Hmm, right on spot. Although this paper was not related to my question, it was what made me free associate with my question.

BTW, why Marcus is ignoring me? :(

 

[MTd2]

Look at what I found:

http://arxiv.org/abs/0907.5591v3

Non-singular Ekpyrotic/Cyclic model in Loop Quantum Cosmology
Authors: Thomas Cailleteau, Parampreet Singh, Kevin Vandersloot
(Submitted on 31 Jul 2009 (v1), last revised 23 Oct 2009 (this version, v3))

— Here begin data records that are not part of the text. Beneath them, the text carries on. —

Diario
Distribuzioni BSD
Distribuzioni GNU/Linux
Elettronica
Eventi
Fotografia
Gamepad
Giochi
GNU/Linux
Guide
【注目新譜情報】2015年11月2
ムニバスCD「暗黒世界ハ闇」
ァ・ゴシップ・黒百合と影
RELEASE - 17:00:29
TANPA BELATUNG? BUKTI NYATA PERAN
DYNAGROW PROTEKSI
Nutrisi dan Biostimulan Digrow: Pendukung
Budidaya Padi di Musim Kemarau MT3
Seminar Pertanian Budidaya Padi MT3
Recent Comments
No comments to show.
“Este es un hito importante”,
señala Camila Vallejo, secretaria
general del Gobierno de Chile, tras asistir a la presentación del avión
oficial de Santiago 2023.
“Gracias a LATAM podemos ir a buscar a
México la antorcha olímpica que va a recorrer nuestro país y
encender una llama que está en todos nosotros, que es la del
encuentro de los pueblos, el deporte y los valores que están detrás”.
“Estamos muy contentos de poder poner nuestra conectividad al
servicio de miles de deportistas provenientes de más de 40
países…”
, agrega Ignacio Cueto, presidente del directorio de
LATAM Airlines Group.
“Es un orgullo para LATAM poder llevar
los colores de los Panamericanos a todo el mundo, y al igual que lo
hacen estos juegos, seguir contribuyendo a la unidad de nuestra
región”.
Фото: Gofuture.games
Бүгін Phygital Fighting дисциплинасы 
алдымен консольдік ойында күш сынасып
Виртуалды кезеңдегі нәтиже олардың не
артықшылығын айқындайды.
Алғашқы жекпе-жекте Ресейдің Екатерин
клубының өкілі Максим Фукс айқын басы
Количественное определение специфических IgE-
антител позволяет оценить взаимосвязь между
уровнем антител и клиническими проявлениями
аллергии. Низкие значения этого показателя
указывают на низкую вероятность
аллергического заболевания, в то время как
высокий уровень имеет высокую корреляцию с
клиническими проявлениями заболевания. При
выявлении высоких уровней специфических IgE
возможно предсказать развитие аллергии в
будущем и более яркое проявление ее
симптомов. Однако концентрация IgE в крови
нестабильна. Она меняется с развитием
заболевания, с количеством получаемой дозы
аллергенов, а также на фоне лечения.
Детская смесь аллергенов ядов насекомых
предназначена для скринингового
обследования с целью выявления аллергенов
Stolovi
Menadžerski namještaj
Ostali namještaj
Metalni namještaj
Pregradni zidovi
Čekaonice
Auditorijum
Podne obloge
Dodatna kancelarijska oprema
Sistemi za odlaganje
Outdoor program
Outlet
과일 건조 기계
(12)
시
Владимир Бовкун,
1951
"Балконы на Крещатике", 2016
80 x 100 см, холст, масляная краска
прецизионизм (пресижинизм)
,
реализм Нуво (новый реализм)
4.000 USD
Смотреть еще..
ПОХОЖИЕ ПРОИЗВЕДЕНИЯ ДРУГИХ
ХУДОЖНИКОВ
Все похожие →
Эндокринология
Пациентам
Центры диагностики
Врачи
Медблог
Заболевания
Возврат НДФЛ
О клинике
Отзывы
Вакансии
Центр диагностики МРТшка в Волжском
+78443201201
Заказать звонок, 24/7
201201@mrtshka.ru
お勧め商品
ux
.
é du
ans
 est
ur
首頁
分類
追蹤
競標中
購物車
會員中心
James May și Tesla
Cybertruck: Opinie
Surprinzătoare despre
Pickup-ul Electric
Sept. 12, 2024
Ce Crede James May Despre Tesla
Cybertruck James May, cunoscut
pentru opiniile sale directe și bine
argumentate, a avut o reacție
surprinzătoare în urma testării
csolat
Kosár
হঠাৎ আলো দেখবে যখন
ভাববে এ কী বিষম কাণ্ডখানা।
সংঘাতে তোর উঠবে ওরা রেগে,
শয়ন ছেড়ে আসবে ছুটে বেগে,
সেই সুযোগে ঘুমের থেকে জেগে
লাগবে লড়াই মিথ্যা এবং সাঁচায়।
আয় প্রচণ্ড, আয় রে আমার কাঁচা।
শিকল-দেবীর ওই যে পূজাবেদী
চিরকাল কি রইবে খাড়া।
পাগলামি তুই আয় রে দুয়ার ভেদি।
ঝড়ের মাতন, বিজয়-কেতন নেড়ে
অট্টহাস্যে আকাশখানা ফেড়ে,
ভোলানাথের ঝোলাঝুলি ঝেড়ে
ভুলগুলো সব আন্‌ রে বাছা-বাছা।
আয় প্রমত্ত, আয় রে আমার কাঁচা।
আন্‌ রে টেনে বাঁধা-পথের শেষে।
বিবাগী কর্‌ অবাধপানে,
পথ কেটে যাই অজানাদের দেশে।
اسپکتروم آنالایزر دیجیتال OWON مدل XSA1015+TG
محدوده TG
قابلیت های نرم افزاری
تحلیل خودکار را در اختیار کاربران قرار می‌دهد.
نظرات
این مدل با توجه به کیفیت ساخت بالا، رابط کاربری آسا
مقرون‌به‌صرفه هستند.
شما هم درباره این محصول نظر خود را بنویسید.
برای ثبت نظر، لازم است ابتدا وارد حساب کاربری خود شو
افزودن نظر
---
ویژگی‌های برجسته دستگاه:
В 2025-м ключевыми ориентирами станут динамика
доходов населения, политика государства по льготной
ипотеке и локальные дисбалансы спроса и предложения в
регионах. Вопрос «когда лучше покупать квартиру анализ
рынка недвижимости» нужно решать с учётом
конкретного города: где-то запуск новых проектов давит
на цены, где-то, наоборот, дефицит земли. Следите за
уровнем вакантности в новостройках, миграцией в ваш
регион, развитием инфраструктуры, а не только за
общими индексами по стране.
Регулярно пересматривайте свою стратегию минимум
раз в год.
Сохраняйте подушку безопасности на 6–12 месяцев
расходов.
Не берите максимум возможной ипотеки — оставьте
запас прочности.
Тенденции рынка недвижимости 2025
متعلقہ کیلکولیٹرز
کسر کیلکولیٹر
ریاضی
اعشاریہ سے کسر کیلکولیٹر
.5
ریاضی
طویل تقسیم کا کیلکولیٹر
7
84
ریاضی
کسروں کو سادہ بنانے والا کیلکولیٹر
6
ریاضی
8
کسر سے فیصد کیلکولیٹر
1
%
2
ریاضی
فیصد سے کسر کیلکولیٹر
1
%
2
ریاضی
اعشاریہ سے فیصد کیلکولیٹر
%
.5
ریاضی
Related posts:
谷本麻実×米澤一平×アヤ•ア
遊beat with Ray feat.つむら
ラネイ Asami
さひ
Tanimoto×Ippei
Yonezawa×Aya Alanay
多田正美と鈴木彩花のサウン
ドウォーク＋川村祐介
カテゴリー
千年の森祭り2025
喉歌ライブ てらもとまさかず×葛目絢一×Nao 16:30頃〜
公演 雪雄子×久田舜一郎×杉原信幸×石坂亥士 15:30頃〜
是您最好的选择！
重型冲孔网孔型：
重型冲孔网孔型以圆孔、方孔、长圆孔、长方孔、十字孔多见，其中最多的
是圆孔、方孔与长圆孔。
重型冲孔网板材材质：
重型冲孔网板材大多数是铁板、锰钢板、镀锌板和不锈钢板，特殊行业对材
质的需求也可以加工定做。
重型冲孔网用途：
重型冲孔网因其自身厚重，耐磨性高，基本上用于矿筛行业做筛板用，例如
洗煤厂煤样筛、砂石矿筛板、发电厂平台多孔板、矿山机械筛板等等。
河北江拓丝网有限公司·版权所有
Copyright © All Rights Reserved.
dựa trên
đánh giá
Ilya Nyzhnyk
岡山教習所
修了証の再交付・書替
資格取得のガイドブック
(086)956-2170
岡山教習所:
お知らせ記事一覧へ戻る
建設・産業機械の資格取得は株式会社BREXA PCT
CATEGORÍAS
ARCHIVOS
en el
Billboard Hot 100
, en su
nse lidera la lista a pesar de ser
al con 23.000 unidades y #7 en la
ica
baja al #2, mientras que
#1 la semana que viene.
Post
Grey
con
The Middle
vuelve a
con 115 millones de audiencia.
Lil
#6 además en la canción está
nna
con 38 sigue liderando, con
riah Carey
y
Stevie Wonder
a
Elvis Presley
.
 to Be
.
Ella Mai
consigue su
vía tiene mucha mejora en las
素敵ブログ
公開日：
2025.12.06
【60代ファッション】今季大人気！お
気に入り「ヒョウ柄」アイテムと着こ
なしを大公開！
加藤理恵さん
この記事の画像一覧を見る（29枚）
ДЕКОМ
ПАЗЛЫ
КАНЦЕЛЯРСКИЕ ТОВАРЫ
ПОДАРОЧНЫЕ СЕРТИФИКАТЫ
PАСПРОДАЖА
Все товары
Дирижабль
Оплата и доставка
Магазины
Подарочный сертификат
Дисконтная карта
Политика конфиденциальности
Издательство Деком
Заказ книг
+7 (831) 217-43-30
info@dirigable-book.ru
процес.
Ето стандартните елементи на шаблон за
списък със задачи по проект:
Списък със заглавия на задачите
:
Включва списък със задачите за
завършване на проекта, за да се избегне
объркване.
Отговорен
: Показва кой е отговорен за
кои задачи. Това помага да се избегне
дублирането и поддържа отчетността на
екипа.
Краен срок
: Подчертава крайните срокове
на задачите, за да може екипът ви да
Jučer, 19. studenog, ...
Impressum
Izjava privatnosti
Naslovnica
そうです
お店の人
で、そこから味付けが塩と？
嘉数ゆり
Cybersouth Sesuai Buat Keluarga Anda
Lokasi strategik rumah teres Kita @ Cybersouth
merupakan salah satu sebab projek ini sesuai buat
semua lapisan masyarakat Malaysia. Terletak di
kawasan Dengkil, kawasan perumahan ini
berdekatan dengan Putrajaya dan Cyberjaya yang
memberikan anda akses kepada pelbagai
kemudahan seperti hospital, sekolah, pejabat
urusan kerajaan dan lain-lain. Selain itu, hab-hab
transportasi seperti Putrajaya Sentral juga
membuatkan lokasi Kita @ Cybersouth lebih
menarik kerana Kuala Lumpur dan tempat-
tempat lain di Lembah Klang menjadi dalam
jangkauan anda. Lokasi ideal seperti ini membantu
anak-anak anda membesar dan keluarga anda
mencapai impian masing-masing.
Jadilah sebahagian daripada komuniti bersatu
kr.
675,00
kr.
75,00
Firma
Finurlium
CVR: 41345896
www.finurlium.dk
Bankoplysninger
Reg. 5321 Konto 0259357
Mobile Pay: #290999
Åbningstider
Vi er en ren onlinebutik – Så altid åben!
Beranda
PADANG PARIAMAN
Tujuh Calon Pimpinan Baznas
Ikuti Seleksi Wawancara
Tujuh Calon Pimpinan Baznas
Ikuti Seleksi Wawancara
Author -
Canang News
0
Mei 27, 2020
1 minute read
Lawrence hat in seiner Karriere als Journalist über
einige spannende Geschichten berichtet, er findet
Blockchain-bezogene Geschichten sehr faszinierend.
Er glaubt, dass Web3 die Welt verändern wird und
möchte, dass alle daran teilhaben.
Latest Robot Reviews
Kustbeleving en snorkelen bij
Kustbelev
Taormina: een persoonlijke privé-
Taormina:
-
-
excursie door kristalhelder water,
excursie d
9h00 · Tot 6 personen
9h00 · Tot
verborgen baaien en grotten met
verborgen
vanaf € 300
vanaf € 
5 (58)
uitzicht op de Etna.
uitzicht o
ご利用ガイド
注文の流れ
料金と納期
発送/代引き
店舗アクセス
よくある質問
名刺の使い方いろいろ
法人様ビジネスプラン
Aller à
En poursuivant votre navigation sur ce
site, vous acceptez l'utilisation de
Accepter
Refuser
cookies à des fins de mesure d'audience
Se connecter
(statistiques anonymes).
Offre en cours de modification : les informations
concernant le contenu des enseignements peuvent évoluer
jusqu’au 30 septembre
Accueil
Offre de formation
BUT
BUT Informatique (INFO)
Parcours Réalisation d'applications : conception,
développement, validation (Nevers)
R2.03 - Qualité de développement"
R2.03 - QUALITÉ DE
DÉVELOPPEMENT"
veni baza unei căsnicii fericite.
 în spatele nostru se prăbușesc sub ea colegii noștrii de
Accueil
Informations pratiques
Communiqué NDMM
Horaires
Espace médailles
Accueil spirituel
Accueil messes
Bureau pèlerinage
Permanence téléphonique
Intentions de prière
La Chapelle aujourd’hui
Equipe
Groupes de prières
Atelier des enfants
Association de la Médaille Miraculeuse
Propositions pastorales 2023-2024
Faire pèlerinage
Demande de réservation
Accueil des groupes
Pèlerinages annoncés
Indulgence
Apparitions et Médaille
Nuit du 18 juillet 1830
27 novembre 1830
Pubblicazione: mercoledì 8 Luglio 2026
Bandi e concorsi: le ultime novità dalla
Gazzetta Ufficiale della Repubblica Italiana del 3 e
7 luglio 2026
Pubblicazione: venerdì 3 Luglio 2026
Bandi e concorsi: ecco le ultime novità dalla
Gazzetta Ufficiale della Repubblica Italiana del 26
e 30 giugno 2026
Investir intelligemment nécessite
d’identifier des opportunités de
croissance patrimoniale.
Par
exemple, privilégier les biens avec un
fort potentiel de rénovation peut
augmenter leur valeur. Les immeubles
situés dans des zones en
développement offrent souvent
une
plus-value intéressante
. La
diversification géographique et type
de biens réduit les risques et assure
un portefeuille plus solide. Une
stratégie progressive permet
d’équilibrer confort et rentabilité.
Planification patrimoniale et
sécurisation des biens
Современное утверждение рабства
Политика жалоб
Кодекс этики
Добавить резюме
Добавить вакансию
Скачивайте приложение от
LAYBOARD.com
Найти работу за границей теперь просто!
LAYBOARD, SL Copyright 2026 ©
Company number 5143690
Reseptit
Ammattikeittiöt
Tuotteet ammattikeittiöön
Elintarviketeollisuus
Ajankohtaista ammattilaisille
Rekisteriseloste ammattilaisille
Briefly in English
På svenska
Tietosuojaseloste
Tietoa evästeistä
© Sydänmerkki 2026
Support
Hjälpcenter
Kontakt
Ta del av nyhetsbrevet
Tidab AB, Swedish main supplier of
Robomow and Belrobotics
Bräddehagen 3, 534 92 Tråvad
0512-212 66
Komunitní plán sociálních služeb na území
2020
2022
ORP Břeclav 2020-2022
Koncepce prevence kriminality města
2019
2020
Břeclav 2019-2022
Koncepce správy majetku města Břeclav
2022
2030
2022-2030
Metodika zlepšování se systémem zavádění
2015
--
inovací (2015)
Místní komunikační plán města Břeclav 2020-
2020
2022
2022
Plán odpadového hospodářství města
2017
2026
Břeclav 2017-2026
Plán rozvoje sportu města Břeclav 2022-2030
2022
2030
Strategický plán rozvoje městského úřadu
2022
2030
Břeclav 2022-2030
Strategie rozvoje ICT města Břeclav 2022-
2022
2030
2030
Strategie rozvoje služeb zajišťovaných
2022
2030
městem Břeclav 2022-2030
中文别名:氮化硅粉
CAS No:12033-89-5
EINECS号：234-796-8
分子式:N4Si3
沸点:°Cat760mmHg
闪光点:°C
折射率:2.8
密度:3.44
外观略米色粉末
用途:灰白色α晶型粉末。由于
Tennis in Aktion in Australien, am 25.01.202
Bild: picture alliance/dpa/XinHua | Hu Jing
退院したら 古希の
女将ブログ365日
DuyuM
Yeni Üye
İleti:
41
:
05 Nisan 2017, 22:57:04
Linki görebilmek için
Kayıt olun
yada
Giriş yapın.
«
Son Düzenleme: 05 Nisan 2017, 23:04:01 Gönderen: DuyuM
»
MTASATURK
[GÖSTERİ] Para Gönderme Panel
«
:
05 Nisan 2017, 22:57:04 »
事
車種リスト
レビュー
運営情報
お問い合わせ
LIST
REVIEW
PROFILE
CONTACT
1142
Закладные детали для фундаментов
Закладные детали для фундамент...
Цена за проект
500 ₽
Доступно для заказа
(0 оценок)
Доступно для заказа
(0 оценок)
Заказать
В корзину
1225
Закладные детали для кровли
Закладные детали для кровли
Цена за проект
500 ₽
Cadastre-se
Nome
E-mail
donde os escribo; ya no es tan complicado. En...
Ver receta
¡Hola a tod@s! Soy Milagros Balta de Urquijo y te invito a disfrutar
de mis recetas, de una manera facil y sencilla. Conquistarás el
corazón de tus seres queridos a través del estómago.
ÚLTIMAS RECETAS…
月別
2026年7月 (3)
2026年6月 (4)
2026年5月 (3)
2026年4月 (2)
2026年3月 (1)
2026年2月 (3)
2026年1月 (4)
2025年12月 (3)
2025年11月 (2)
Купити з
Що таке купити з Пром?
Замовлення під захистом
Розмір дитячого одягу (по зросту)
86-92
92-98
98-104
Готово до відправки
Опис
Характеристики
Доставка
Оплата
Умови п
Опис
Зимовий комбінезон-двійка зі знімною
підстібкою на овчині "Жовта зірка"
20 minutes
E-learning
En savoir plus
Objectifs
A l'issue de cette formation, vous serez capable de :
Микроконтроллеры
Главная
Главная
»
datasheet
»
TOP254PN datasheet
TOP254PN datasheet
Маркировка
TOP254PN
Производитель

Abstract: We study the role of non-perturbative quantum gravity effects in the Ekpyrotic/Cyclic model using the effective framework of loop quantum cosmology in the presence of anisotropies. We show that quantum geometric modifications to the dynamical equations near the Planck scale as understood in the quantization of Bianchi-I spacetime in loop quantum cosmology lead to the resolution of classical singularity and result in a non-singular transition of the universe from the contracting to the expanding branch. In the Planck regime, the universe undergoes multiple small bounces and the anisotropic shear remains bounded throughout the evolution. A novel feature, which is absent for isotropic models, is a natural turn around of the moduli field from the negative region of the potential leading to a cyclic phenomena as envisioned in the original paradigm. Our work suggests that incorporation of quantum gravitational effects in the Ekpyrotic/Cyclic model may lead to a viable scenario without any violation of the null energy condition.